1. An apparatus for use in a wellbore, comprising:

a conveyance device configured to be deployed in the wellbore;

a heat sensitive component coupled to the conveyance device; and

a heat dissipation member thermally coupled to the heat sensitive component, the heat dissipation member being formed of a composite material.

2. The apparatus of claim 1, wherein the composite material includes at least a metal and a non-metal.

3. The apparatus of claim 1, wherein the composite material includes at least aluminum and diamond particles.

4. The apparatus of claim 1, further comprising an encapsulation at least partially encapsulating the heat dissipation member and the heat sensitive component, the encapsulation being configured to draw heat away from the heat sensitive component.

5. The apparatus of claim 1, further comprising an affixing agent connecting the heat dissipation member to the heat sensitive component.

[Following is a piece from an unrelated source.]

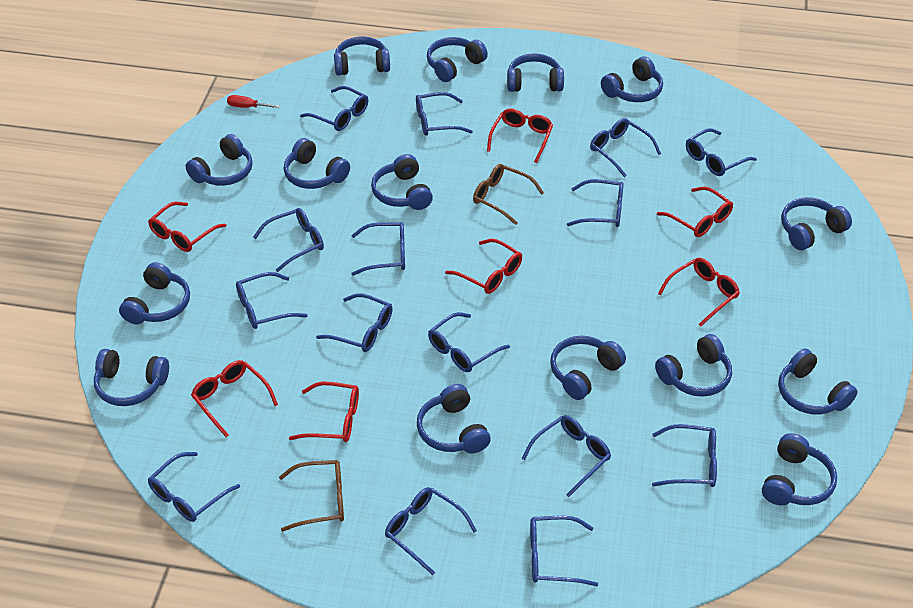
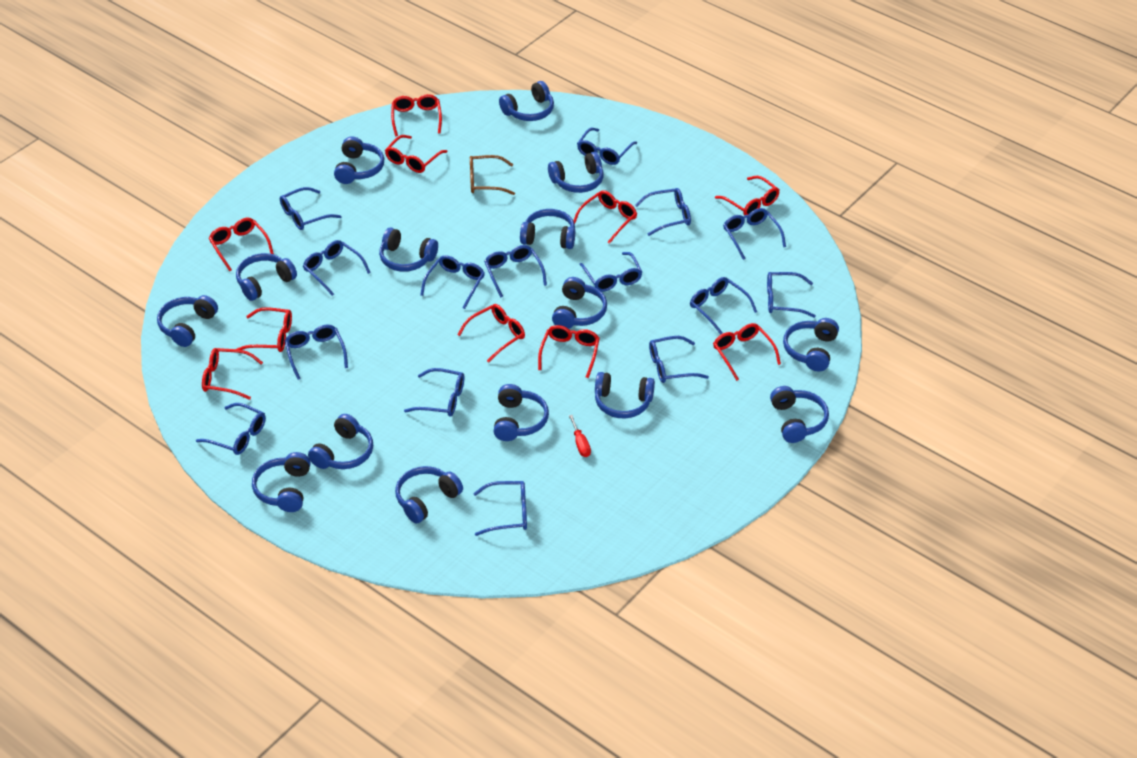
brown glasses: 2 -> 1
red glasses: 7 -> 10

6. The apparatus of claim 5, wherein the the affixing agent has a thermal conductivity between about 0.60 W/m*k and about 1.20 W/m*k.

7. The apparatus of claim 1, wherein the composite material has a thermal conductivity of at least 400 W/m*k.

8. The apparatus of claim 1, wherein the composition material has a density less than about four grams per cubic centimeter.

9. The apparatus of claim 1, wherein the conveyance device is one of: (i) a drill string, and (ii) a wireline.

10. A method for operating a device in a wellbore, comprising:

forming a heat dissipation member of a composite material;

thermally coupling the heat dissipation member to a heat sensitive component; and

conveying the heat sensitive component into a wellbore.

11. The method of claim 10, wherein the composite material includes at least a metal and a non-metal.

12. The method of claim 10, wherein the composite material includes at least aluminum and diamond particles.

13. The method of claim 10, further comprising drawing heat away from the heat sensitive component using an encapsulation that at least partially encapsulates the heat dissipation member and the heat sensitive component.

14. The method of claim 10, further comprising connecting the heat dissipation member to the heat sensitive component with an affixing agent.

15. The method of claim 14, wherein the affixing agent has a thermal conductivity between about 0.60 W/m*k and about 1.20 W/m*k.

16. The method of claim 10, wherein the composite material has a thermal conductivity of at least 400 W/m*k.

17. The method of claim 10, wherein the composition material has a density less than about four grams per cubic centimeter.

18. The method of claim 10, further comprising logging the wellbore.

19. The method of claim 10, further comprising drilling the wellbore.

20. The method of claim 10, further comprising generating heat by energizing the heat sensitive component.